RECORD SET: Begin

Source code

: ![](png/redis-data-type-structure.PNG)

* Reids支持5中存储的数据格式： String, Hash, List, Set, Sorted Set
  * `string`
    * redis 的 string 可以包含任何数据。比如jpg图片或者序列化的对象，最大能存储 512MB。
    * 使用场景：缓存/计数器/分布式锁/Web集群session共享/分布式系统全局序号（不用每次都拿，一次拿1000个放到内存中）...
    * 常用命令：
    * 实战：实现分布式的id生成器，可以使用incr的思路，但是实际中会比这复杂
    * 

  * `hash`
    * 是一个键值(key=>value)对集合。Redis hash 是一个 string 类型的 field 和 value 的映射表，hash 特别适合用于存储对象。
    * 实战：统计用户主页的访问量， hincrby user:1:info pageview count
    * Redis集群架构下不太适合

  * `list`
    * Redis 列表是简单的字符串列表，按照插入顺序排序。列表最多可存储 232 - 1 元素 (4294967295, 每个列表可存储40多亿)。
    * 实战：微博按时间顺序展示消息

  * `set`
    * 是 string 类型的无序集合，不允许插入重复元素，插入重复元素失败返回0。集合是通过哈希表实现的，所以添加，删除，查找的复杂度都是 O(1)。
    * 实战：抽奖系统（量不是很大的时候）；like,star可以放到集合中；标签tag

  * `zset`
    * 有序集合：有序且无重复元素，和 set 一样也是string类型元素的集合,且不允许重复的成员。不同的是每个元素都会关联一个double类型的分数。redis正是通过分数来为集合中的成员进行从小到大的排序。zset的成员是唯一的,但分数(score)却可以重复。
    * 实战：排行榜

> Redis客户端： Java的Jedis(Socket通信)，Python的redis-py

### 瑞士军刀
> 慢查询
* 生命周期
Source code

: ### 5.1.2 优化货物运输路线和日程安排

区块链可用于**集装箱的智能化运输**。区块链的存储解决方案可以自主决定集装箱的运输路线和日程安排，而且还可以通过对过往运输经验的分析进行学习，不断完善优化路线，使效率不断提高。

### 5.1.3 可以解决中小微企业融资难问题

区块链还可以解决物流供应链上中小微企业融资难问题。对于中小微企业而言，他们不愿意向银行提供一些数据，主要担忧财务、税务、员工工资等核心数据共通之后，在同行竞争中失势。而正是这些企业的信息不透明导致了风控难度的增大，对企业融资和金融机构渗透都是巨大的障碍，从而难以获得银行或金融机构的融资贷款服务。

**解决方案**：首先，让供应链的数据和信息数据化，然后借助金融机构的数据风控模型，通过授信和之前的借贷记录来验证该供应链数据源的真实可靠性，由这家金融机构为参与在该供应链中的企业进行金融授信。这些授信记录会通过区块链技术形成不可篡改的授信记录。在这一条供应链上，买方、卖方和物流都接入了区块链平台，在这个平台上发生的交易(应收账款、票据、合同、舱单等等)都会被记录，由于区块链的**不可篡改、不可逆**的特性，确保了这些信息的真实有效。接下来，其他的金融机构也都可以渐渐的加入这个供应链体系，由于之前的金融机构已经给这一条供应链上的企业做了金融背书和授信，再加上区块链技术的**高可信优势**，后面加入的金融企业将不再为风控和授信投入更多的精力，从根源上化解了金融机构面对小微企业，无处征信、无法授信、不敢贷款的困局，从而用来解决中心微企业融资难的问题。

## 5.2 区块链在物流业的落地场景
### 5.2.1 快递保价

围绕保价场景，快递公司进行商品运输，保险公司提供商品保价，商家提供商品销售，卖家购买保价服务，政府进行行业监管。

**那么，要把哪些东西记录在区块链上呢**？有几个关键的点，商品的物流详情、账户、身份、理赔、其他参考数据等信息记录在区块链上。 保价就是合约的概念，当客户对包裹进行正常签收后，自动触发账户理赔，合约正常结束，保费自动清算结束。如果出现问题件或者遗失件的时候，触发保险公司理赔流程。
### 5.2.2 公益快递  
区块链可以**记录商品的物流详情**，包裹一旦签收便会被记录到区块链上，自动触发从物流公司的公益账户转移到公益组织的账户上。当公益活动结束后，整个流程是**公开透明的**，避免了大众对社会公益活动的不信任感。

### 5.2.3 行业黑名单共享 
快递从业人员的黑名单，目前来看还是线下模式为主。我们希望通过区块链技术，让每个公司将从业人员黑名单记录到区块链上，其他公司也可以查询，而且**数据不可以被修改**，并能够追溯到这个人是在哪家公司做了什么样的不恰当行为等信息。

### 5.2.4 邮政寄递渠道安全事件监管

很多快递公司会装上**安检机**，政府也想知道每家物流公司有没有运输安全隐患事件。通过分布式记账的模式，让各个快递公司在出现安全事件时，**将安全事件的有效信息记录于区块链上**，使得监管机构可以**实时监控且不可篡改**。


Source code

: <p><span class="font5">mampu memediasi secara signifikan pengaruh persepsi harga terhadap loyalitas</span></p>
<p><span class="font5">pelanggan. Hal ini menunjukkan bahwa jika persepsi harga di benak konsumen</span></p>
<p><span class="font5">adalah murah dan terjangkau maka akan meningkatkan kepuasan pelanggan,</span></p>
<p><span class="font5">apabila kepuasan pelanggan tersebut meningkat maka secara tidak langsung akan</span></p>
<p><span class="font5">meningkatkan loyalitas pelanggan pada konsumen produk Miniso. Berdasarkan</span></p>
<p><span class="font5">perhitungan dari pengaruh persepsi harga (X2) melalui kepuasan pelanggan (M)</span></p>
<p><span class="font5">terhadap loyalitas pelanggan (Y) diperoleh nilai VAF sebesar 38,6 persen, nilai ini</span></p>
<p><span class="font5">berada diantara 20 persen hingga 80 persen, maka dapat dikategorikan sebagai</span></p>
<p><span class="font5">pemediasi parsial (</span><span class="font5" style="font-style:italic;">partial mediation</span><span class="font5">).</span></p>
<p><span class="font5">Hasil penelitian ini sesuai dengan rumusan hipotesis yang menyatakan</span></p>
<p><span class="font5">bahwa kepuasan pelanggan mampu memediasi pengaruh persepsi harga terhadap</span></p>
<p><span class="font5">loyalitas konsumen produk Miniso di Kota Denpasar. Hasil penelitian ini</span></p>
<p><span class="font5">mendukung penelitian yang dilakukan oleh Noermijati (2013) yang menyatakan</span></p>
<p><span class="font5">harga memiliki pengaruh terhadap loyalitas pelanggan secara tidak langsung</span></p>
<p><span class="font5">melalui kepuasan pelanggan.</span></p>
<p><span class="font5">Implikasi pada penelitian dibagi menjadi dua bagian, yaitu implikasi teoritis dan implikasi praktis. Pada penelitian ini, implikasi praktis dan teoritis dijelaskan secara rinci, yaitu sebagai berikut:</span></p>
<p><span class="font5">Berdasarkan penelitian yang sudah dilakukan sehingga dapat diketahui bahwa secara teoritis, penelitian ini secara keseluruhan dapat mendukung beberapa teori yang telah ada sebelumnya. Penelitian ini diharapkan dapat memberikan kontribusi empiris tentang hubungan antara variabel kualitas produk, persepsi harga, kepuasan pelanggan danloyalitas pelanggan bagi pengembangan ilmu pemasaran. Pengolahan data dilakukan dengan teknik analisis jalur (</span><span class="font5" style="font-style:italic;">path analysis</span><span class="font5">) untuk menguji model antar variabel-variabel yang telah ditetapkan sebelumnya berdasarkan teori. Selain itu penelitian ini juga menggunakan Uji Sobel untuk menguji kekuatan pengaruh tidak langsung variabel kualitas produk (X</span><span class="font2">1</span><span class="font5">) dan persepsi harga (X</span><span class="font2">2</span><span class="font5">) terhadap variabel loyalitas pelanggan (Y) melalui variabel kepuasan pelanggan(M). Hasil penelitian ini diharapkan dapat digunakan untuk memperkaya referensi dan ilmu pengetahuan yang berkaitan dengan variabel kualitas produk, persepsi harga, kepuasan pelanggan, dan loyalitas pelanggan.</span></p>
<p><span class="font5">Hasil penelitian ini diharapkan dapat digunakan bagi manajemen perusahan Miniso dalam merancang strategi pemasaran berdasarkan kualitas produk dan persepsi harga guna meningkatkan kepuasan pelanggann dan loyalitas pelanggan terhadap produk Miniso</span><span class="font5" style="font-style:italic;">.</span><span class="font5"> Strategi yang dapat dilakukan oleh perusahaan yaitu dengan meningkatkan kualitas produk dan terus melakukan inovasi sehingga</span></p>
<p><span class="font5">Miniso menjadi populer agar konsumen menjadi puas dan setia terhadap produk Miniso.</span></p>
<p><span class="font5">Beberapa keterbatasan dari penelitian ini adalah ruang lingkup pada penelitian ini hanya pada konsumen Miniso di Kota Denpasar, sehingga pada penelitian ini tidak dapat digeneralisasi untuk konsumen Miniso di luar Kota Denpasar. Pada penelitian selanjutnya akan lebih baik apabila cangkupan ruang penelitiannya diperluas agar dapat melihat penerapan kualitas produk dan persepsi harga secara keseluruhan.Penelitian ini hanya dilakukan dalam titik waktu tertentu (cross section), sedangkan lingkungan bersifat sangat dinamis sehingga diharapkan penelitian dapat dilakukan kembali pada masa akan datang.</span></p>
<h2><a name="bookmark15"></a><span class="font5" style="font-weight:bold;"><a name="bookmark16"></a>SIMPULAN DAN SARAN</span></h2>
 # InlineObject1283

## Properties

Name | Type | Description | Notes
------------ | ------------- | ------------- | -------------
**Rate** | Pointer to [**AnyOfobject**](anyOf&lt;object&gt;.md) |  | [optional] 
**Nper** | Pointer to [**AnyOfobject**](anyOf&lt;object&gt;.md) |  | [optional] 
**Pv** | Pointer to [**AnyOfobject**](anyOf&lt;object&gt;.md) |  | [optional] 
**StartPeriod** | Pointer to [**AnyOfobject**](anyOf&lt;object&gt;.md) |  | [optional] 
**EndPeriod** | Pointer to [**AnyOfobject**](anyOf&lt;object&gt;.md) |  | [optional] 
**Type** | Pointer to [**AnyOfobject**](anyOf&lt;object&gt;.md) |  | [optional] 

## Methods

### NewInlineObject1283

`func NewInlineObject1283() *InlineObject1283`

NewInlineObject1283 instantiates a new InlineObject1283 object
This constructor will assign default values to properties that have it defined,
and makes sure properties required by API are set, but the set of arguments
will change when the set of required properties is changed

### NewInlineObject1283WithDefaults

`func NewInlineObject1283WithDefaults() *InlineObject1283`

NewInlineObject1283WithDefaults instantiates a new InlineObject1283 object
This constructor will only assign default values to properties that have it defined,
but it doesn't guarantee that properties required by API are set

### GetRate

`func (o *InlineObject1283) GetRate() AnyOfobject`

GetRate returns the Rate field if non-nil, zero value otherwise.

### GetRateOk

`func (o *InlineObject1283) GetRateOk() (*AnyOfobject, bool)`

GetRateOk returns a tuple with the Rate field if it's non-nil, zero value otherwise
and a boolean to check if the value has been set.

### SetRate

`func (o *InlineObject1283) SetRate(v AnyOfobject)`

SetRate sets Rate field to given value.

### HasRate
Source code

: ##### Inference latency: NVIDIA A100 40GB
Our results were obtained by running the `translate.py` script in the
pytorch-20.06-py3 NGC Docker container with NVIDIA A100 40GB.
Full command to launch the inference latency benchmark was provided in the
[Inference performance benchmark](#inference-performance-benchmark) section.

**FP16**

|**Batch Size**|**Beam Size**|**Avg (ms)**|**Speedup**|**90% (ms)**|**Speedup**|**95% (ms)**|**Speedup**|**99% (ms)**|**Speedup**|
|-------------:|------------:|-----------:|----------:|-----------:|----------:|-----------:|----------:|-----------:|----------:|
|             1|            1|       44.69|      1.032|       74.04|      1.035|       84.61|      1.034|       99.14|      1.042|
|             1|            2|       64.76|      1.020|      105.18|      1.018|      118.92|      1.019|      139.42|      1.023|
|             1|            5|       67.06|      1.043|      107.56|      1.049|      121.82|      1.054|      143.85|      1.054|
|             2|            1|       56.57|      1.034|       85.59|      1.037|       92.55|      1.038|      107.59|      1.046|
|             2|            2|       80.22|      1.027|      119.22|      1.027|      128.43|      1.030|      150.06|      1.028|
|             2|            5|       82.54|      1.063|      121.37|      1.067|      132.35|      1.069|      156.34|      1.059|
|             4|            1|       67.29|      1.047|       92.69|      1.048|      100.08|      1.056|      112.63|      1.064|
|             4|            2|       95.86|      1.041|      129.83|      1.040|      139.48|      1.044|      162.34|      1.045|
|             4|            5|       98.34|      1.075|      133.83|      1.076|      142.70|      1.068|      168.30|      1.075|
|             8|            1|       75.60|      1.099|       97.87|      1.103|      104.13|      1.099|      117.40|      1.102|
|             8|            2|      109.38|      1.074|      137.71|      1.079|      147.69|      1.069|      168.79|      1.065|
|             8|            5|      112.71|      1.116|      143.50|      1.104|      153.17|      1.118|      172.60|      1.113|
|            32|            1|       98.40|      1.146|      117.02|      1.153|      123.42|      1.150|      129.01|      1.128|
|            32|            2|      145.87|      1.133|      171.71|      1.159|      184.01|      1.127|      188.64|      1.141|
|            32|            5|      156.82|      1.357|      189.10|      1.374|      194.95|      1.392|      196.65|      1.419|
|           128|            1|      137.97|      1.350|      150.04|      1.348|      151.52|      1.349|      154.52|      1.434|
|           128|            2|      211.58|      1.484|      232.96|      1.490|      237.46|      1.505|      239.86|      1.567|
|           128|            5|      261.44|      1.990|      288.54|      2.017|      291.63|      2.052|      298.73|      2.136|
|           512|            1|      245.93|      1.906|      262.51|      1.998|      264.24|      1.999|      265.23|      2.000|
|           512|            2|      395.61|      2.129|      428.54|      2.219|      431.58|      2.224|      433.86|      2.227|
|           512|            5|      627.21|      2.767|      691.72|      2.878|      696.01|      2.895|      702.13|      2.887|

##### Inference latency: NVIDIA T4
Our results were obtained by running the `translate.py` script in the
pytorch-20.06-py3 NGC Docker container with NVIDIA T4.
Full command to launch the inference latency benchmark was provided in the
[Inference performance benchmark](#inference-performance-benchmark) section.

RECORD SET: End

Please retype the listing word for word, from its first line through the line containing "### 5.1.3 可以解决中小微企业融资难问题", and add nothing else.

ANSWER SECTION
Source code

: ![](png/redis-data-type-structure.PNG)

* Reids支持5中存储的数据格式： String, Hash, List, Set, Sorted Set
  * `string`
    * redis 的 string 可以包含任何数据。比如jpg图片或者序列化的对象，最大能存储 512MB。
    * 使用场景：缓存/计数器/分布式锁/Web集群session共享/分布式系统全局序号（不用每次都拿，一次拿1000个放到内存中）...
    * 常用命令：
    * 实战：实现分布式的id生成器，可以使用incr的思路，但是实际中会比这复杂
    * 

  * `hash`
    * 是一个键值(key=>value)对集合。Redis hash 是一个 string 类型的 field 和 value 的映射表，hash 特别适合用于存储对象。
    * 实战：统计用户主页的访问量， hincrby user:1:info pageview count
    * Redis集群架构下不太适合

  * `list`
    * Redis 列表是简单的字符串列表，按照插入顺序排序。列表最多可存储 232 - 1 元素 (4294967295, 每个列表可存储40多亿)。
    * 实战：微博按时间顺序展示消息

  * `set`
    * 是 string 类型的无序集合，不允许插入重复元素，插入重复元素失败返回0。集合是通过哈希表实现的，所以添加，删除，查找的复杂度都是 O(1)。
    * 实战：抽奖系统（量不是很大的时候）；like,star可以放到集合中；标签tag

  * `zset`
    * 有序集合：有序且无重复元素，和 set 一样也是string类型元素的集合,且不允许重复的成员。不同的是每个元素都会关联一个double类型的分数。redis正是通过分数来为集合中的成员进行从小到大的排序。zset的成员是唯一的,但分数(score)却可以重复。
    * 实战：排行榜

> Redis客户端： Java的Jedis(Socket通信)，Python的redis-py

### 瑞士军刀
> 慢查询
* 生命周期
Source code

: ### 5.1.2 优化货物运输路线和日程安排

区块链可用于**集装箱的智能化运输**。区块链的存储解决方案可以自主决定集装箱的运输路线和日程安排，而且还可以通过对过往运输经验的分析进行学习，不断完善优化路线，使效率不断提高。

### 5.1.3 可以解决中小微企业融资难问题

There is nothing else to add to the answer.